• 1 Pois todo sumo sacerdote, sendo escolhido dentre os homens, é constituído a favor dos homens nas coisas pertencentes a Deus, para que ofereça tanto dons como sacrifícios pelos pecados,
  • 2 o qual possa condoer-se dos ignorantes e dos que erram, pois que ele também está cercado de enfermidades,
  • 3 e, por essa razão deve, tanto pelo povo como também por si mesmo, oferecer sacrifício pelos pecados.
  • 4 Ninguém arroga para si essa honra, senão quando é chamado por Deus, como também foi Arão.
  • 5 Assim, também Cristo não se exaltou a si mesmo para ser feito sumo sacerdote, mas aquele que lhe disse: Tu és meu Filho, hoje eu te gerei;
  • 6 como também em outro lugar diz: Tu és sacerdote para sempre segundo a ordem de Melquisedeque.
  • 7 Ele, nos dias da sua carne, tendo oferecido preces, e súplicas com forte clamor, e lágrimas ao que podia salvá-lo da morte e tendo sido ouvido pela sua reverência,
  • 8 embora fosse Filho, aprendeu a obediência pelas coisas que sofreu,
  • 9 e, tendo sido aperfeiçoado, tornou-se autor da salvação eterna para todos os que lhe obedecem,
  • 10 chamado por Deus sumo sacerdote segundo a ordem de Melquisedeque.
  • 11 Acerca deste muito temos que dizer e difícil de explicar, visto que vos tendes tornado tardios em ouvir.
  • 12 Pois, devendo já ser mestres em razão do tempo, tendes ainda mister de que alguém vos ensine os rudimentos dos princípios elementares dos oráculos de Deus e vos tendes tornado tais, que tendes precisão de leite e não de mantimento sólido.
  • 13 Todo o que usa de leite é inexperiente na palavra da justiça, pois é criança;
  • 14 mas o mantimento sólido é para os adultos, para aqueles que têm, pela prática, as suas faculdades exercitadas para discernirem tanto o bem como o mal.

Versículos 1-10: O ofício e o dever do sumo sacerdote foram completamente cumpridos em Cristo; 11-14: Os cristãos hebreus são repreendidos por seu pequeno avanço no conhecimento do Evangelho.

Vv. 1-10. O Sumo Sacerdote deveria ser um homem, participante de nossa natureza. Isto demonstra que o homem havia pecado. Deus não permite que o homem pecador vá a Ele por si mesmo. Porém, é bem vindo todo aquele que vai a Ele por meio deste Sumo Sacerdote; como valorizamos a aceitação com Deus e o perdão, devemos por fé recorrer a este Jesus, o nosso grande Sumo Sacerdote, que pode interceder por aqueles que se encontram fora do caminho da verdade, do dever e da felicidade; aquEle que tem a ternura para guiá-los de volta dos desvios e dos erros, do pecado e da miséria. Só podem esperar a ajuda de Deus, sua aceitação, sua presença e benção para si mesmos e suas obras, os que são chamados por Deus, por meio de Cristo. Nos dias de sua encarnação, Cristo se submeteu até mesmo à morte; teve fome, foi tentado, sofredor e moribundo. Cristo deu o exemplo não de só orar, mas de ser fervoroso para orar. Quantas orações secas, quão pouco umedecidas com lágrimas, oferecemos a Deus! Ele foi fortalecido para suportar o imenso peso do sofrimento colocado sobre Ele. Não existe libertação real da morte, senão por ser levado através dela. Ele foi levantado e exaltado, e a Ele foi dado o supremo poder de salvar a todos os pecadores que vão a Deus por meio dEle.

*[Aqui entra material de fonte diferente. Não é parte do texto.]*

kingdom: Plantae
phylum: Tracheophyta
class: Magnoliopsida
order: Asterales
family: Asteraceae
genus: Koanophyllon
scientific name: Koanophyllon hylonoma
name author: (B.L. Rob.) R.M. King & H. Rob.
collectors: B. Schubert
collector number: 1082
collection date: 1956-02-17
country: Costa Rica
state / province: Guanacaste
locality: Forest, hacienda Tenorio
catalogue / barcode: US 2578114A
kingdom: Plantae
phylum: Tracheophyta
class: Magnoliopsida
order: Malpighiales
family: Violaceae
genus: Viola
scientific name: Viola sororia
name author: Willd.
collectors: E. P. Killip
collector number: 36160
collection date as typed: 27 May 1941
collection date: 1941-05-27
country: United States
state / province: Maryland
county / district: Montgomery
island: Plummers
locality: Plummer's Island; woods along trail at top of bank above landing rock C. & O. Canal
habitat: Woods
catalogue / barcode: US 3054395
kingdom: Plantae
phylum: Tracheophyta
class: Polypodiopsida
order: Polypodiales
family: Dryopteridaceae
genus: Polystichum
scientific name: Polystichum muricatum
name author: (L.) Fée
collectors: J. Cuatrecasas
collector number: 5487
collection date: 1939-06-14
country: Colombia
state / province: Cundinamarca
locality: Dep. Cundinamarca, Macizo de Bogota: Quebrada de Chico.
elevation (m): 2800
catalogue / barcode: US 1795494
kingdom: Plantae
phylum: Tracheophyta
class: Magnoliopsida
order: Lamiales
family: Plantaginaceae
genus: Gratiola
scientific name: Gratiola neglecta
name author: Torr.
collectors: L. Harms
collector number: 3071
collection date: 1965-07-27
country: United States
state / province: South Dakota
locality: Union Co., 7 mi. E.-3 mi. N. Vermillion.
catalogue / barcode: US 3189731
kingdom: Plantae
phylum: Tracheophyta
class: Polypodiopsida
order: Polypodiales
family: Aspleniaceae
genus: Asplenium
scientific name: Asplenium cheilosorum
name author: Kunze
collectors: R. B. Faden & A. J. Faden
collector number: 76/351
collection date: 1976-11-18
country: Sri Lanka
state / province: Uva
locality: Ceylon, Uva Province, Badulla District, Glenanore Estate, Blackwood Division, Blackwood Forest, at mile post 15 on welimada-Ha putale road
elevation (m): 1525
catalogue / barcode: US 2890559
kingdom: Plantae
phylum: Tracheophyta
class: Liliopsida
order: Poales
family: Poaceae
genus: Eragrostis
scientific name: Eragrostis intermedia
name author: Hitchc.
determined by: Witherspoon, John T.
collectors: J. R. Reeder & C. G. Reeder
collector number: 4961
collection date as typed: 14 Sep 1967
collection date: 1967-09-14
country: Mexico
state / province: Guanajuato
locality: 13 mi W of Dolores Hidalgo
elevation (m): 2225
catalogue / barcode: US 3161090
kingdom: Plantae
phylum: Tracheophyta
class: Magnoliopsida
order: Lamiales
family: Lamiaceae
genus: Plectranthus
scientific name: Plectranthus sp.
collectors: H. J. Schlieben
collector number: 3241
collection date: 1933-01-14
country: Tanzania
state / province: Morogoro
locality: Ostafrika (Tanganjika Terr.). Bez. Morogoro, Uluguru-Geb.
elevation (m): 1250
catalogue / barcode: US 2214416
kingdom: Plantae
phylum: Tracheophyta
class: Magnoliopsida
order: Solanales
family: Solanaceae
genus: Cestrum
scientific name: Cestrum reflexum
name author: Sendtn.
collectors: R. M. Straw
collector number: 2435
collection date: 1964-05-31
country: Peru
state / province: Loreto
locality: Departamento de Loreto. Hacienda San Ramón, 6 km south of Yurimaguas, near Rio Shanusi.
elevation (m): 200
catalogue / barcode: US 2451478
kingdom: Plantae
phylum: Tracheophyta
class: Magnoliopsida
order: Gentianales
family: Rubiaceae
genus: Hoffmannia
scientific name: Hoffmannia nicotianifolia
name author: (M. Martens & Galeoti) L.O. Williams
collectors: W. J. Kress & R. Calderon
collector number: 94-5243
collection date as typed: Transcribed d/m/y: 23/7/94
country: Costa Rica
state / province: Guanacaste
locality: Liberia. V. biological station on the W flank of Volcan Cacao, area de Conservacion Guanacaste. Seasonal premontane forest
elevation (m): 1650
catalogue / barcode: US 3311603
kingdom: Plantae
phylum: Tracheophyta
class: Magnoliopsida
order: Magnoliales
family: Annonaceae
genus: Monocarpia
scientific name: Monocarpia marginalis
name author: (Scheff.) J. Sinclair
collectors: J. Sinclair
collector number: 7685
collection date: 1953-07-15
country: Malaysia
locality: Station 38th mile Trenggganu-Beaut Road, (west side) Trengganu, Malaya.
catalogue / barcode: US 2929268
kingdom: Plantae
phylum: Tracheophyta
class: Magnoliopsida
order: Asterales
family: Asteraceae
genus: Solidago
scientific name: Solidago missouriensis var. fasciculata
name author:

Cristo nos deixou o exemplo para que aprendamos a obedecer humildemente a vontade de Deus em meio a todas as nossas aflições. Precisamos ser afligidos para que aprendamos a ser submissos. Sua obediência em nossa natureza nos estimula em nossos intentos de obedecer, e para que esperemos ser sustentados e consolados em todas as tentações e sofrimentos a que estamos expostos. Sendo perfeito para esta grande obra, Ele é o Autor da eterna salvação para todos os que lhe obedecem; porém, será que nos encontramos neste número?

Vv. 11-14. Os ouvintes surdos dificultam a pregação do Evangelho, e até os que têm alguma fé podem ser ouvintes surdos e lentos para crer. Muito se espera daqueles a quem muito se dá. Ser pouco hábil denota a falta de experiência nas coisas do Evangelho. A experiência cristã é um sentimento, sabor ou prazer espiritual da bondade, doçura e excelência das verdades do Evangelho. Nenhuma língua pode expressar a satisfação que a alma recebe por meio do sentimento da bondade, graça e amor divinos de Cristo por ela.